A complex molecular machine called the spliceosome is primarily responsible for splicing. The spliceosome comprises five small nuclear RNPs (snRNPs), which assemble around the splice sites that serve as boundaries between each exon and intron on the pre-mRNA.  The first step in spliceosome assembly is mediated by snRNPs U1 and U2. The U1–pre-mRNA interaction is the most extensive and selective interaction in the splicing pathway. Once assembled, the spliceosome catalyses the removal of the introns followed by joining of the exons accordingly.

Splicing mutations 

Mutations or sequence diversity that disrupt, weaken, or alternatively activate splicing sites, can affect the ability of the spliceosome components to accurately recognize pre-mRNA. These mutations are the direct cause of more than 200 human diseases, including many forms of cancer and genetic diseases, such as spinal muscular atrophy and Huntington’s disease. In many cases, splicing errors result in the U1 snRNP failing to properly interact with the pre-mRNA due to structural diversity at the splicing site. These changes result in altering the splicing efficiencies.  

Splicing modifiers

PTC has developed a powerful technology that enables the identification of small molecules which are known as splicing modifiers – which are designed to modify the U1–pre-mRNA interaction. These different types of molecules function as molecular ‘glue’ to strengthen the interaction at the splice site to help make splicing more efficient.  

PTC has pioneered the notion that splicing can be modulated utilizing small molecules. Over the last 20 years, we have perfected our RNA splicing technology. Using this technology, we have successfully identified an oral small molecule for the treatment of spinal muscular atrophy, Evrysdi® (risdiplam). Evrysdi® was the first ever small molecule protein every approved to affect splicing which led to the production of a stable, functional SMN protein.  

In addition, we have multiple programs in discovery and development using our splicing platform. Our next most advanced compound is PTC518 which is being developed for the treatment of Huntington’s disease. This rare disease is caused by a defective gene which produces a mutated protein called HTT. PTC518 caused splicing of an imperfect exon called a pseudoexon becoming part of the mRNA which contains a premature stop codon, that prevents the production of the full length HTT protein and caused rapid degradation of the HTT mRNA. PTC518 has demonstrated a dose dependent reduction in HTT mRNA and protein. 

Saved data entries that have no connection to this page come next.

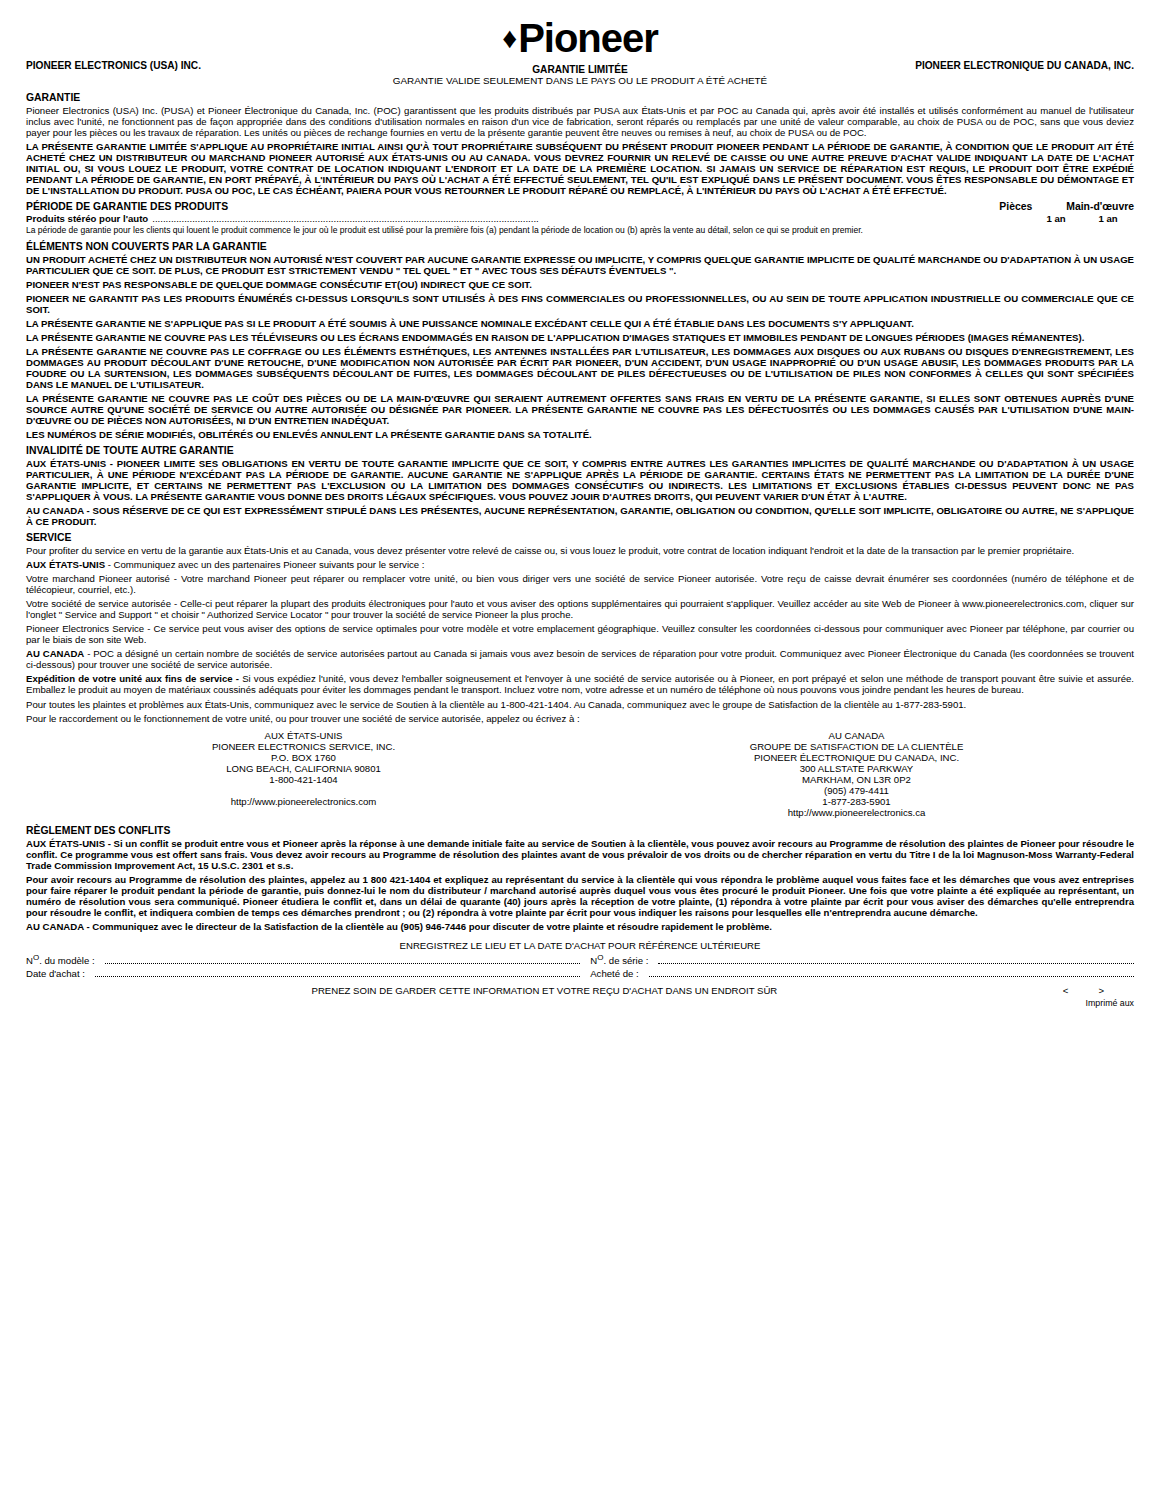♦Pioneer
PIONEER ELECTRONICS (USA) INC.
PIONEER ELECTRONIQUE DU CANADA, INC.
GARANTIE LIMITÉE
GARANTIE VALIDE SEULEMENT DANS LE PAYS OU LE PRODUIT A ÉTÉ ACHETÉ
GARANTIE
Pioneer Electronics (USA) Inc. (PUSA) et Pioneer Électronique du Canada, Inc. (POC) garantissent que les produits distribués par PUSA aux États-Unis et par POC au Canada qui, après avoir été installés et utilisés conformément au manuel de l'utilisateur inclus avec l'unité, ne fonctionnent pas de façon appropriée dans des conditions d'utilisation normales en raison d'un vice de fabrication, seront réparés ou remplacés par une unité de valeur comparable, au choix de PUSA ou de POC, sans que vous deviez payer pour les pièces ou les travaux de réparation. Les unités ou pièces de rechange fournies en vertu de la présente garantie peuvent être neuves ou remises à neuf, au choix de PUSA ou de POC.
LA PRÉSENTE GARANTIE LIMITÉE S'APPLIQUE AU PROPRIÉTAIRE INITIAL AINSI QU'À TOUT PROPRIÉTAIRE SUBSÉQUENT DU PRÉSENT PRODUIT PIONEER PENDANT LA PÉRIODE DE GARANTIE, À CONDITION QUE LE PRODUIT AIT ÉTÉ ACHETÉ CHEZ UN DISTRIBUTEUR OU MARCHAND PIONEER AUTORISÉ AUX ÉTATS-UNIS OU AU CANADA. VOUS DEVREZ FOURNIR UN RELEVÉ DE CAISSE OU UNE AUTRE PREUVE D'ACHAT VALIDE INDIQUANT LA DATE DE L'ACHAT INITIAL OU, SI VOUS LOUEZ LE PRODUIT, VOTRE CONTRAT DE LOCATION INDIQUANT L'ENDROIT ET LA DATE DE LA PREMIÈRE LOCATION. SI JAMAIS UN SERVICE DE RÉPARATION EST REQUIS, LE PRODUIT DOIT ÊTRE EXPÉDIÉ PENDANT LA PÉRIODE DE GARANTIE, EN PORT PRÉPAYÉ, À L'INTÉRIEUR DU PAYS OÙ L'ACHAT A ÉTÉ EFFECTUÉ SEULEMENT, TEL QU'IL EST EXPLIQUÉ DANS LE PRÉSENT DOCUMENT. VOUS ÊTES RESPONSABLE DU DÉMONTAGE ET DE L'INSTALLATION DU PRODUIT. PUSA OU POC, LE CAS ÉCHÉANT, PAIERA POUR VOUS RETOURNER LE PRODUIT RÉPARÉ OU REMPLACÉ, À L'INTÉRIEUR DU PAYS OÙ L'ACHAT A ÉTÉ EFFECTUÉ.
PÉRIODE DE GARANTIE DES PRODUITS
Pièces Main-d'œuvre
Produits stéréo pour l'auto ................................................................................................................................................. 1 an 1 an
La période de garantie pour les clients qui louent le produit commence le jour où le produit est utilisé pour la première fois (a) pendant la période de location ou (b) après la vente au détail, selon ce qui se produit en premier.
ÉLÉMENTS NON COUVERTS PAR LA GARANTIE
UN PRODUIT ACHETÉ CHEZ UN DISTRIBUTEUR NON AUTORISÉ N'EST COUVERT PAR AUCUNE GARANTIE EXPRESSE OU IMPLICITE, Y COMPRIS QUELQUE GARANTIE IMPLICITE DE QUALITÉ MARCHANDE OU D'ADAPTATION À UN USAGE PARTICULIER QUE CE SOIT. DE PLUS, CE PRODUIT EST STRICTEMENT VENDU " TEL QUEL " ET " AVEC TOUS SES DÉFAUTS ÉVENTUELS ".
PIONEER N'EST PAS RESPONSABLE DE QUELQUE DOMMAGE CONSÉCUTIF ET(OU) INDIRECT QUE CE SOIT.
PIONEER NE GARANTIT PAS LES PRODUITS ÉNUMÉRÉS CI-DESSUS LORSQU'ILS SONT UTILISÉS À DES FINS COMMERCIALES OU PROFESSIONNELLES, OU AU SEIN DE TOUTE APPLICATION INDUSTRIELLE OU COMMERCIALE QUE CE SOIT.
LA PRÉSENTE GARANTIE NE S'APPLIQUE PAS SI LE PRODUIT A ÉTÉ SOUMIS À UNE PUISSANCE NOMINALE EXCÉDANT CELLE QUI A ÉTÉ ÉTABLIE DANS LES DOCUMENTS S'Y APPLIQUANT.
LA PRÉSENTE GARANTIE NE COUVRE PAS LES TÉLÉVISEURS OU LES ÉCRANS ENDOMMAGÉS EN RAISON DE L'APPLICATION D'IMAGES STATIQUES ET IMMOBILES PENDANT DE LONGUES PÉRIODES (IMAGES RÉMANENTES).
LA PRÉSENTE GARANTIE NE COUVRE PAS LE COFFRAGE OU LES ÉLÉMENTS ESTHÉTIQUES, LES ANTENNES INSTALLÉES PAR L'UTILISATEUR, LES DOMMAGES AUX DISQUES OU AUX RUBANS OU DISQUES D'ENREGISTREMENT, LES DOMMAGES AU PRODUIT DÉCOULANT D'UNE RETOUCHE, D'UNE MODIFICATION NON AUTORISÉE PAR ÉCRIT PAR PIONEER, D'UN ACCIDENT, D'UN USAGE INAPPROPRIÉ OU D'UN USAGE ABUSIF, LES DOMMAGES PRODUITS PAR LA FOUDRE OU LA SURTENSION, LES DOMMAGES SUBSÉQUENTS DÉCOULANT DE FUITES, LES DOMMAGES DÉCOULANT DE PILES DÉFECTUEUSES OU DE L'UTILISATION DE PILES NON CONFORMES À CELLES QUI SONT SPÉCIFIÉES DANS LE MANUEL DE L'UTILISATEUR.
LA PRÉSENTE GARANTIE NE COUVRE PAS LE COÛT DES PIÈCES OU DE LA MAIN-D'ŒUVRE QUI SERAIENT AUTREMENT OFFERTES SANS FRAIS EN VERTU DE LA PRÉSENTE GARANTIE, SI ELLES SONT OBTENUES AUPRÈS D'UNE SOURCE AUTRE QU'UNE SOCIÉTÉ DE SERVICE OU AUTRE AUTORISÉE OU DÉSIGNÉE PAR PIONEER. LA PRÉSENTE GARANTIE NE COUVRE PAS LES DÉFECTUOSITÉS OU LES DOMMAGES CAUSÉS PAR L'UTILISATION D'UNE MAIN-D'ŒUVRE OU DE PIÈCES NON AUTORISÉES, NI D'UN ENTRETIEN INADÉQUAT.
LES NUMÉROS DE SÉRIE MODIFIÉS, OBLITÉRÉS OU ENLEVÉS ANNULENT LA PRÉSENTE GARANTIE DANS SA TOTALITÉ.
INVALIDITÉ DE TOUTE AUTRE GARANTIE
AUX ÉTATS-UNIS - PIONEER LIMITE SES OBLIGATIONS EN VERTU DE TOUTE GARANTIE IMPLICITE QUE CE SOIT, Y COMPRIS ENTRE AUTRES LES GARANTIES IMPLICITES DE QUALITÉ MARCHANDE OU D'ADAPTATION À UN USAGE PARTICULIER, À UNE PÉRIODE N'EXCÉDANT PAS LA PÉRIODE DE GARANTIE. AUCUNE GARANTIE NE S'APPLIQUE APRÈS LA PÉRIODE DE GARANTIE. CERTAINS ÉTATS NE PERMETTENT PAS LA LIMITATION DE LA DURÉE D'UNE GARANTIE IMPLICITE, ET CERTAINS NE PERMETTENT PAS L'EXCLUSION OU LA LIMITATION DES DOMMAGES CONSÉCUTIFS OU INDIRECTS. LES LIMITATIONS ET EXCLUSIONS ÉTABLIES CI-DESSUS PEUVENT DONC NE PAS S'APPLIQUER À VOUS. LA PRÉSENTE GARANTIE VOUS DONNE DES DROITS LÉGAUX SPÉCIFIQUES. VOUS POUVEZ JOUIR D'AUTRES DROITS, QUI PEUVENT VARIER D'UN ÉTAT À L'AUTRE.
AU CANADA - SOUS RÉSERVE DE CE QUI EST EXPRESSÉMENT STIPULÉ DANS LES PRÉSENTES, AUCUNE REPRÉSENTATION, GARANTIE, OBLIGATION OU CONDITION, QU'ELLE SOIT IMPLICITE, OBLIGATOIRE OU AUTRE, NE S'APPLIQUE À CE PRODUIT.
SERVICE
Pour profiter du service en vertu de la garantie aux États-Unis et au Canada, vous devez présenter votre relevé de caisse ou, si vous louez le produit, votre contrat de location indiquant l'endroit et la date de la transaction par le premier propriétaire.
AUX ÉTATS-UNIS - Communiquez avec un des partenaires Pioneer suivants pour le service :
Votre marchand Pioneer autorisé - Votre marchand Pioneer peut réparer ou remplacer votre unité, ou bien vous diriger vers une société de service Pioneer autorisée. Votre reçu de caisse devrait énumérer ses coordonnées (numéro de téléphone et de télécopieur, courriel, etc.).
Votre société de service autorisée - Celle-ci peut réparer la plupart des produits électroniques pour l'auto et vous aviser des options supplémentaires qui pourraient s'appliquer. Veuillez accéder au site Web de Pioneer à www.pioneerelectronics.com, cliquer sur l'onglet " Service and Support " et choisir " Authorized Service Locator " pour trouver la société de service Pioneer la plus proche.
Pioneer Electronics Service - Ce service peut vous aviser des options de service optimales pour votre modèle et votre emplacement géographique. Veuillez consulter les coordonnées ci-dessous pour communiquer avec Pioneer par téléphone, par courrier ou par le biais de son site Web.
AU CANADA - POC a désigné un certain nombre de sociétés de service autorisées partout au Canada si jamais vous avez besoin de services de réparation pour votre produit. Communiquez avec Pioneer Électronique du Canada (les coordonnées se trouvent ci-dessous) pour trouver une société de service autorisée.
Expédition de votre unité aux fins de service - Si vous expédiez l'unité, vous devez l'emballer soigneusement et l'envoyer à une société de service autorisée ou à Pioneer, en port prépayé et selon une méthode de transport pouvant être suivie et assurée. Emballez le produit au moyen de matériaux coussinés adéquats pour éviter les dommages pendant le transport. Incluez votre nom, votre adresse et un numéro de téléphone où nous pouvons vous joindre pendant les heures de bureau.
Pour toutes les plaintes et problèmes aux États-Unis, communiquez avec le service de Soutien à la clientèle au 1-800-421-1404. Au Canada, communiquez avec le groupe de Satisfaction de la clientèle au 1-877-283-5901.
Pour le raccordement ou le fonctionnement de votre unité, ou pour trouver une société de service autorisée, appelez ou écrivez à :
| AUX ÉTATS-UNIS PIONEER ELECTRONICS SERVICE, INC. P.O. BOX 1760 LONG BEACH, CALIFORNIA 90801 1-800-421-1404 http://www.pioneerelectronics.com | AU CANADA GROUPE DE SATISFACTION DE LA CLIENTÈLE PIONEER ÉLECTRONIQUE DU CANADA, INC. 300 ALLSTATE PARKWAY MARKHAM, ON L3R 0P2 (905) 479-4411 1-877-283-5901 http://www.pioneerelectronics.ca |
RÈGLEMENT DES CONFLITS
AUX ÉTATS-UNIS - Si un conflit se produit entre vous et Pioneer après la réponse à une demande initiale faite au service de Soutien à la clientèle, vous pouvez avoir recours au Programme de résolution des plaintes de Pioneer pour résoudre le conflit. Ce programme vous est offert sans frais. Vous devez avoir recours au Programme de résolution des plaintes avant de vous prévaloir de vos droits ou de chercher réparation en vertu du Titre I de la loi Magnuson-Moss Warranty-Federal Trade Commission Improvement Act, 15 U.S.C. 2301 et s.s.
Pour avoir recours au Programme de résolution des plaintes, appelez au 1 800 421-1404 et expliquez au représentant du service à la clientèle qui vous répondra le problème auquel vous faites face et les démarches que vous avez entreprises pour faire réparer le produit pendant la période de garantie, puis donnez-lui le nom du distributeur / marchand autorisé auprès duquel vous vous êtes procuré le produit Pioneer. Une fois que votre plainte a été expliquée au représentant, un numéro de résolution vous sera communiqué. Pioneer étudiera le conflit et, dans un délai de quarante (40) jours après la réception de votre plainte, (1) répondra à votre plainte par écrit pour vous aviser des démarches qu'elle entreprendra pour résoudre le conflit, et indiquera combien de temps ces démarches prendront ; ou (2) répondra à votre plainte par écrit pour vous indiquer les raisons pour lesquelles elle n'entreprendra aucune démarche.
AU CANADA - Communiquez avec le directeur de la Satisfaction de la clientèle au (905) 946-7446 pour discuter de votre plainte et résoudre rapidement le problème.
ENREGISTREZ LE LIEU ET LA DATE D'ACHAT POUR RÉFÉRENCE ULTÉRIEURE
NO. du modèle : NO. de série :
Date d'achat : Acheté de :
PRENEZ SOIN DE GARDER CETTE INFORMATION ET VOTRE REÇU D'ACHAT DANS UN ENDROIT SÛR
<>
Imprimé aux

The alternative RNA splicing technology has broad potential to identify new treatments for many diseases. We believe that we can identify other small molecules that modify alternative splicing of genes, promote inclusion of specific exons, or force skipping of undesired exons from the mature mRNA.  

We continue to build on our alternative RNA splicing platform to develop innovative therapies that address the underlying causes of life-limiting diseases.